◆ Document structure recognition data ◆
********************

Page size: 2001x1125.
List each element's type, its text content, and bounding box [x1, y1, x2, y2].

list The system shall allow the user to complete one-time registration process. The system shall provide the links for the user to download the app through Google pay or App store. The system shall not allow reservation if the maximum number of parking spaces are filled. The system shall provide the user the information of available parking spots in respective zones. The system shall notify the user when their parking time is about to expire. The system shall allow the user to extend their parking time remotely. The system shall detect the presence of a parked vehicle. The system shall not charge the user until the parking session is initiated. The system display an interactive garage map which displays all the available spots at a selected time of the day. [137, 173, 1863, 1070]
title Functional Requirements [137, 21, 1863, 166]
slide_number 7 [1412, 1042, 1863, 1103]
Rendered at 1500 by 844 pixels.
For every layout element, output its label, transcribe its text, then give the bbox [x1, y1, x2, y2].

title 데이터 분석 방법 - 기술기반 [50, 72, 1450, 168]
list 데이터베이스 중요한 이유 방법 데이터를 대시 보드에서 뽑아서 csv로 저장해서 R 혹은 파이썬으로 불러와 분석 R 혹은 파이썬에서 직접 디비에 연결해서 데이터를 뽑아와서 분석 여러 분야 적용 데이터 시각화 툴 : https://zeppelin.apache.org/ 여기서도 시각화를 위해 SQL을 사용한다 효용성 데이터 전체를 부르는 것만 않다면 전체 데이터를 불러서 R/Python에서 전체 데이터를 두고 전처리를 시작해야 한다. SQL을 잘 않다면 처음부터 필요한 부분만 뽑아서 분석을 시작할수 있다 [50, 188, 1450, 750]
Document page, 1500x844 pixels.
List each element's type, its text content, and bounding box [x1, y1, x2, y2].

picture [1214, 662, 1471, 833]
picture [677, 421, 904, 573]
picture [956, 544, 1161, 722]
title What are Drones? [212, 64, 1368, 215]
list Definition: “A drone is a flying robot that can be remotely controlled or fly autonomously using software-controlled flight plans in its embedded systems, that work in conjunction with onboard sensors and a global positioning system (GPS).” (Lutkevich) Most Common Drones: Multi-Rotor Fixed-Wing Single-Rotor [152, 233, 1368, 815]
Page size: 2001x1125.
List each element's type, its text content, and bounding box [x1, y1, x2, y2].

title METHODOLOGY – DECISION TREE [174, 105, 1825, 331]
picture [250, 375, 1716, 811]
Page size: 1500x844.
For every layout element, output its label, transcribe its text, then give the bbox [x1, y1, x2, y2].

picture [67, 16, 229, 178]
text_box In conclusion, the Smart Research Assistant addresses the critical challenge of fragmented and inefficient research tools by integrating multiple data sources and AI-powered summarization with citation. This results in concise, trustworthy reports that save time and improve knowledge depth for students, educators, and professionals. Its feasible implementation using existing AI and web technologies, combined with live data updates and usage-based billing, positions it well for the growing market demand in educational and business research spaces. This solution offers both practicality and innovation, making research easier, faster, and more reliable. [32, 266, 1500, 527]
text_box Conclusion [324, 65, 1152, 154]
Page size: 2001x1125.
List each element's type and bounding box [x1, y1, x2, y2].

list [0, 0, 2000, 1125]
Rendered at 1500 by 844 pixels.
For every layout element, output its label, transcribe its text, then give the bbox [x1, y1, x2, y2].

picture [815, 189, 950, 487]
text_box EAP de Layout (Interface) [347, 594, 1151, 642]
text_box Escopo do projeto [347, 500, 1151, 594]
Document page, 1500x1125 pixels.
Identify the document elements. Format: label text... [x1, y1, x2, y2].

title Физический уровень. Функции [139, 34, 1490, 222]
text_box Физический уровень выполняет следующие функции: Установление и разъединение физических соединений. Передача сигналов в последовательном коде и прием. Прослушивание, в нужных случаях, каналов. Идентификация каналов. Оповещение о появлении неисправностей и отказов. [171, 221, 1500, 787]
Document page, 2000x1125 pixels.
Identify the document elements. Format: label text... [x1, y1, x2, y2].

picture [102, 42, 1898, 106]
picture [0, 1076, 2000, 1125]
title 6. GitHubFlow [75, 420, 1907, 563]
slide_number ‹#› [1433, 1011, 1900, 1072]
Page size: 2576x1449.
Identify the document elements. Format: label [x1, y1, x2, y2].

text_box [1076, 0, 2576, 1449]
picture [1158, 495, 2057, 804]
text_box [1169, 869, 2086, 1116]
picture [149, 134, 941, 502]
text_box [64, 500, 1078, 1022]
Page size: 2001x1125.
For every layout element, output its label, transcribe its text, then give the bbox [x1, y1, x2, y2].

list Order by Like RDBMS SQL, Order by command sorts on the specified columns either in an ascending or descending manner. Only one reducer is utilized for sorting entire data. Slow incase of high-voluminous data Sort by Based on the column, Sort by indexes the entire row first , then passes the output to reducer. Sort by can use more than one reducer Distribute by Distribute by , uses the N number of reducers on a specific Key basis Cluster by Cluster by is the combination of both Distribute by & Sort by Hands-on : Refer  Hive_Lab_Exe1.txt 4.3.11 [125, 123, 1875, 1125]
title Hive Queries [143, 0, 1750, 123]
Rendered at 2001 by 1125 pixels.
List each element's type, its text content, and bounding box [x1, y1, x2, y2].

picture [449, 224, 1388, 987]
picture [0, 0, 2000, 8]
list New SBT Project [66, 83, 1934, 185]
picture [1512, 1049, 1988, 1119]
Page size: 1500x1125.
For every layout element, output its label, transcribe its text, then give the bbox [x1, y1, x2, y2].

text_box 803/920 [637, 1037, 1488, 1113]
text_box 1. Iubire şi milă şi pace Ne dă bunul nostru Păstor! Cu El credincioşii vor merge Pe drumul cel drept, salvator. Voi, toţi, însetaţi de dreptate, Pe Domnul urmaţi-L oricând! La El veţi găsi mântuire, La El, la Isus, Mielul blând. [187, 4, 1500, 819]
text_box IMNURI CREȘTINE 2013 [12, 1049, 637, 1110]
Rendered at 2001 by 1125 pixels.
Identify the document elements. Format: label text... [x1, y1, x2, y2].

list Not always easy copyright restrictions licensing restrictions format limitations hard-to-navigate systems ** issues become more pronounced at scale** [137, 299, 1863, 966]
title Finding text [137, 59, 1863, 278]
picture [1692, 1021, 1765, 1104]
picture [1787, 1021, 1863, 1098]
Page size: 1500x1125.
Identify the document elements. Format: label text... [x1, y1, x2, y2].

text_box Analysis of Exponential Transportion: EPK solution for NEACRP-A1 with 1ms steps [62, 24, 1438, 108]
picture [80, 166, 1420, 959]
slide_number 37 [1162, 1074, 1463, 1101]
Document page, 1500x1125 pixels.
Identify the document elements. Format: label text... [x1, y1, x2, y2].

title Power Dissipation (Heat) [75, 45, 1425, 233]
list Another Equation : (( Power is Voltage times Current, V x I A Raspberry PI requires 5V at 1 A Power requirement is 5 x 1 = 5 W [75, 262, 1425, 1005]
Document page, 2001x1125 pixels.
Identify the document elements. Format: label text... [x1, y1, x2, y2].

********************

Transcribe the lines above precisely, keeping each one unchanged.

◆ ANSWER SPACE ◆
Page size: 2001x1125.
List each element's type, its text content, and bounding box [x1, y1, x2, y2].

list The system shall allow the user to complete one-time registration process. The system shall provide the links for the user to download the app through Google pay or App store. The system shall not allow reservation if the maximum number of parking spaces are filled. The system shall provide the user the information of available parking spots in respective zones. The system shall notify the user when their parking time is about to expire. The system shall allow the user to extend their parking time remotely. The system shall detect the presence of a parked vehicle. The system shall not charge the user until the parking session is initiated. The system display an interactive garage map which displays all the available spots at a selected time of the day. [137, 173, 1863, 1070]
title Functional Requirements [137, 21, 1863, 166]
slide_number 7 [1412, 1042, 1863, 1103]
Rendered at 1500 by 844 pixels.
For every layout element, output its label, transcribe its text, then give the bbox [x1, y1, x2, y2].

title 데이터 분석 방법 - 기술기반 [50, 72, 1450, 168]
list 데이터베이스 중요한 이유 방법 데이터를 대시 보드에서 뽑아서 csv로 저장해서 R 혹은 파이썬으로 불러와 분석 R 혹은 파이썬에서 직접 디비에 연결해서 데이터를 뽑아와서 분석 여러 분야 적용 데이터 시각화 툴 : https://zeppelin.apache.org/ 여기서도 시각화를 위해 SQL을 사용한다 효용성 데이터 전체를 부르는 것만 않다면 전체 데이터를 불러서 R/Python에서 전체 데이터를 두고 전처리를 시작해야 한다. SQL을 잘 않다면 처음부터 필요한 부분만 뽑아서 분석을 시작할수 있다 [50, 188, 1450, 750]
Document page, 1500x844 pixels.
List each element's type, its text content, and bounding box [x1, y1, x2, y2].

picture [1214, 662, 1471, 833]
picture [677, 421, 904, 573]
picture [956, 544, 1161, 722]
title What are Drones? [212, 64, 1368, 215]
list Definition: “A drone is a flying robot that can be remotely controlled or fly autonomously using software-controlled flight plans in its embedded systems, that work in conjunction with onboard sensors and a global positioning system (GPS).” (Lutkevich) Most Common Drones: Multi-Rotor Fixed-Wing Single-Rotor [152, 233, 1368, 815]
Page size: 2001x1125.
List each element's type, its text content, and bounding box [x1, y1, x2, y2].

title METHODOLOGY – DECISION TREE [174, 105, 1825, 331]
picture [250, 375, 1716, 811]
Page size: 1500x844.
For every layout element, output its label, transcribe its text, then give the bbox [x1, y1, x2, y2].

picture [67, 16, 229, 178]
text_box In conclusion, the Smart Research Assistant addresses the critical challenge of fragmented and inefficient research tools by integrating multiple data sources and AI-powered summarization with citation. This results in concise, trustworthy reports that save time and improve knowledge depth for students, educators, and professionals. Its feasible implementation using existing AI and web technologies, combined with live data updates and usage-based billing, positions it well for the growing market demand in educational and business research spaces. This solution offers both practicality and innovation, making research easier, faster, and more reliable. [32, 266, 1500, 527]
text_box Conclusion [324, 65, 1152, 154]
Page size: 2001x1125.
List each element's type and bounding box [x1, y1, x2, y2].

list [0, 0, 2000, 1125]
Rendered at 1500 by 844 pixels.
For every layout element, output its label, transcribe its text, then give the bbox [x1, y1, x2, y2].

picture [815, 189, 950, 487]
text_box EAP de Layout (Interface) [347, 594, 1151, 642]
text_box Escopo do projeto [347, 500, 1151, 594]
Document page, 1500x1125 pixels.
Identify the document elements. Format: label text... [x1, y1, x2, y2].

title Физический уровень. Функции [139, 34, 1490, 222]
text_box Физический уровень выполняет следующие функции: Установление и разъединение физических соединений. Передача сигналов в последовательном коде и прием. Прослушивание, в нужных случаях, каналов. Идентификация каналов. Оповещение о появлении неисправностей и отказов. [171, 221, 1500, 787]
Document page, 2000x1125 pixels.
Identify the document elements. Format: label text... [x1, y1, x2, y2].

picture [102, 42, 1898, 106]
picture [0, 1076, 2000, 1125]
title 6. GitHubFlow [75, 420, 1907, 563]
slide_number ‹#› [1433, 1011, 1900, 1072]
Page size: 2576x1449.
Identify the document elements. Format: label [x1, y1, x2, y2].

text_box [1076, 0, 2576, 1449]
picture [1158, 495, 2057, 804]
text_box [1169, 869, 2086, 1116]
picture [149, 134, 941, 502]
text_box [64, 500, 1078, 1022]
Page size: 2001x1125.
For every layout element, output its label, transcribe its text, then give the bbox [x1, y1, x2, y2].

list Order by Like RDBMS SQL, Order by command sorts on the specified columns either in an ascending or descending manner. Only one reducer is utilized for sorting entire data. Slow incase of high-voluminous data Sort by Based on the column, Sort by indexes the entire row first , then passes the output to reducer. Sort by can use more than one reducer Distribute by Distribute by , uses the N number of reducers on a specific Key basis Cluster by Cluster by is the combination of both Distribute by & Sort by Hands-on : Refer  Hive_Lab_Exe1.txt 4.3.11 [125, 123, 1875, 1125]
title Hive Queries [143, 0, 1750, 123]
Rendered at 2001 by 1125 pixels.
List each element's type, its text content, and bounding box [x1, y1, x2, y2].

picture [449, 224, 1388, 987]
picture [0, 0, 2000, 8]
list New SBT Project [66, 83, 1934, 185]
picture [1512, 1049, 1988, 1119]
Page size: 1500x1125.
For every layout element, output its label, transcribe its text, then give the bbox [x1, y1, x2, y2].

text_box 803/920 [637, 1037, 1488, 1113]
text_box 1. Iubire şi milă şi pace Ne dă bunul nostru Păstor! Cu El credincioşii vor merge Pe drumul cel drept, salvator. Voi, toţi, însetaţi de dreptate, Pe Domnul urmaţi-L oricând! La El veţi găsi mântuire, La El, la Isus, Mielul blând. [187, 4, 1500, 819]
text_box IMNURI CREȘTINE 2013 [12, 1049, 637, 1110]
Rendered at 2001 by 1125 pixels.
Identify the document elements. Format: label text... [x1, y1, x2, y2].

list Not always easy copyright restrictions licensing restrictions format limitations hard-to-navigate systems ** issues become more pronounced at scale** [137, 299, 1863, 966]
title Finding text [137, 59, 1863, 278]
picture [1692, 1021, 1765, 1104]
picture [1787, 1021, 1863, 1098]
Page size: 1500x1125.
Identify the document elements. Format: label text... [x1, y1, x2, y2].

text_box Analysis of Exponential Transportion: EPK solution for NEACRP-A1 with 1ms steps [62, 24, 1438, 108]
picture [80, 166, 1420, 959]
slide_number 37 [1162, 1074, 1463, 1101]
Document page, 1500x1125 pixels.
Identify the document elements. Format: label text... [x1, y1, x2, y2].

title Power Dissipation (Heat) [75, 45, 1425, 233]
list Another Equation : (( Power is Voltage times Current, V x I A Raspberry PI requires 5V at 1 A Power requirement is 5 x 1 = 5 W [75, 262, 1425, 1005]
Document page, 2001x1125 pixels.
Identify the document elements. Format: label text... [x1, y1, x2, y2].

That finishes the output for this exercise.